- **Activity**:
According to the passage on debit-card interchange fees, why won't most merchants pass their fee savings on to consumers in the near term? Answer in one to three sentences.

═════ Selected text

The staff was asked about this and candidly responded that they didn’t know—it was a complex topic with many countervailing forces in play they said.  I think the answer is actually pretty clear as a matter of economics, and based on what happened in Australia, if the time frame is the next few years.  

Consumers are going to end up paying more for checking-account and other services from banks.   There seems to be a consensus on that one.   The argument that consumers aren’t going to get the short end of the stick is therefore based on the claim that merchants are going to pass all of the cost savings on to consumers. So consumers pay higher bank fees but get the money back in lower retail prices.  

This is fairy dust economics. Most merchants aren’t going to pass the reduction in debit-card interchange fees onto consumers in the near term.  Cost reductions get passed on in part to consumers in the textbook model where prices can be easily and costlessly changed. In the real world, prices are sticky and they are particularly sticky downwards.  Small changes in the cost of doing business are going to go right to the bottom line for most merchants.  (The most you will hear from the merchants on this point is that the savings are too small to measure.)

Competition will result in some of those costs getting passed on to consumers eventually.  But, if we’re looking at the next couple of years, I don’t think there is any doubt that the proposed rules will lead to more than a multi-billion dollar transfer of income annually from consumers to retailers.

══════════
═════ Excerpted data

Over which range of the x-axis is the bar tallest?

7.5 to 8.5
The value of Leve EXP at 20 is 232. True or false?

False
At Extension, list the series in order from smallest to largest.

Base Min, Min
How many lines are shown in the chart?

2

══════════
═════ Excerpted data

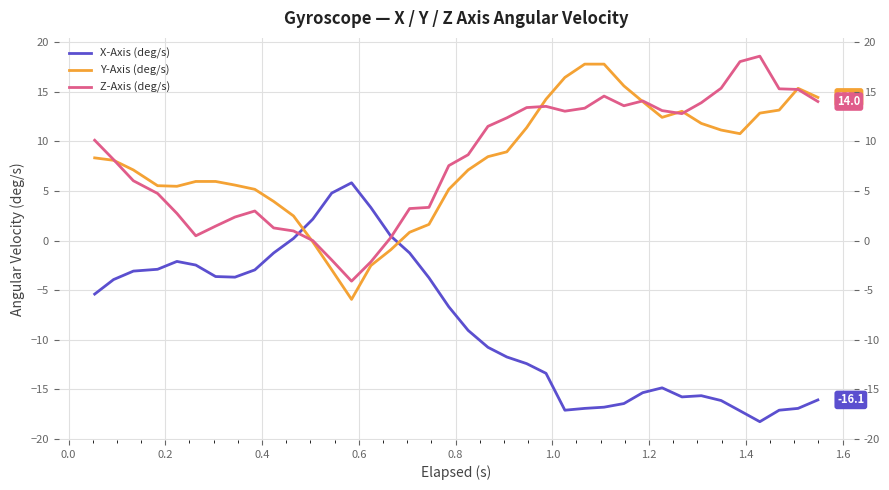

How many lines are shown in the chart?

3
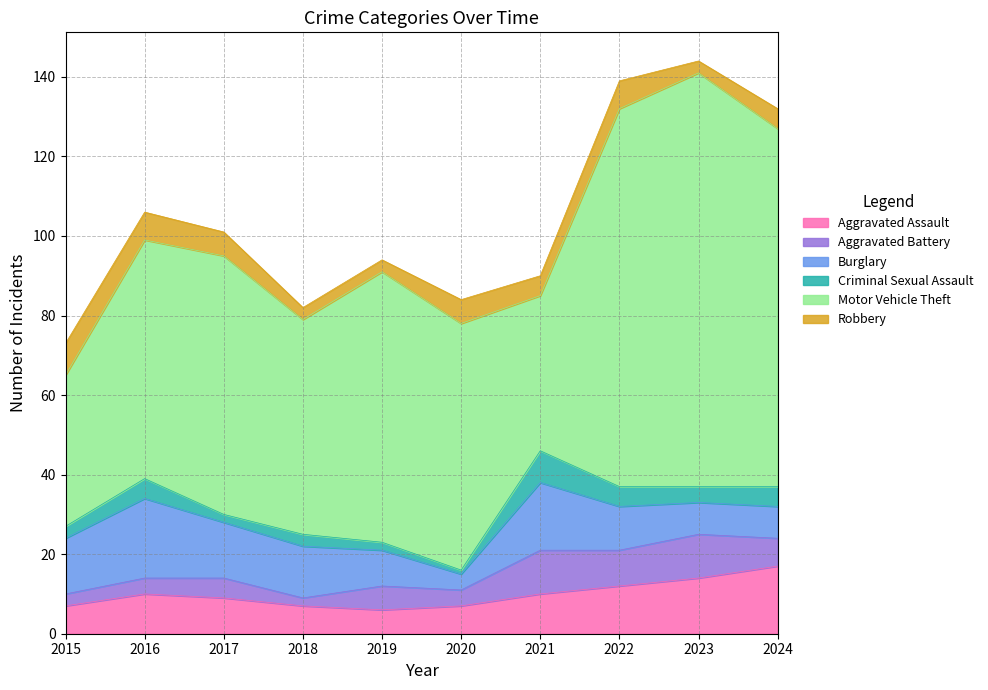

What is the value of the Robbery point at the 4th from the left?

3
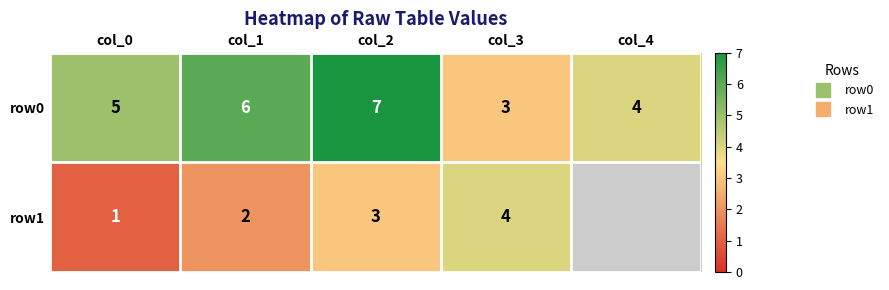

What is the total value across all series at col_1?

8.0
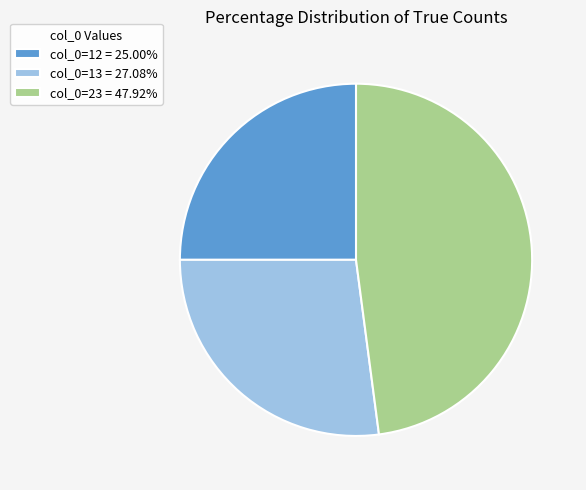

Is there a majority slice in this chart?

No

══════════

- **Exercise result**:
Most merchants won't pass the savings on because real-world prices are sticky, especially downward, unlike the textbook model where prices change easily and at no cost. As a result, small reductions in the cost of doing business go straight to most merchants' bottom line. Competition would pass some of the savings on only eventually.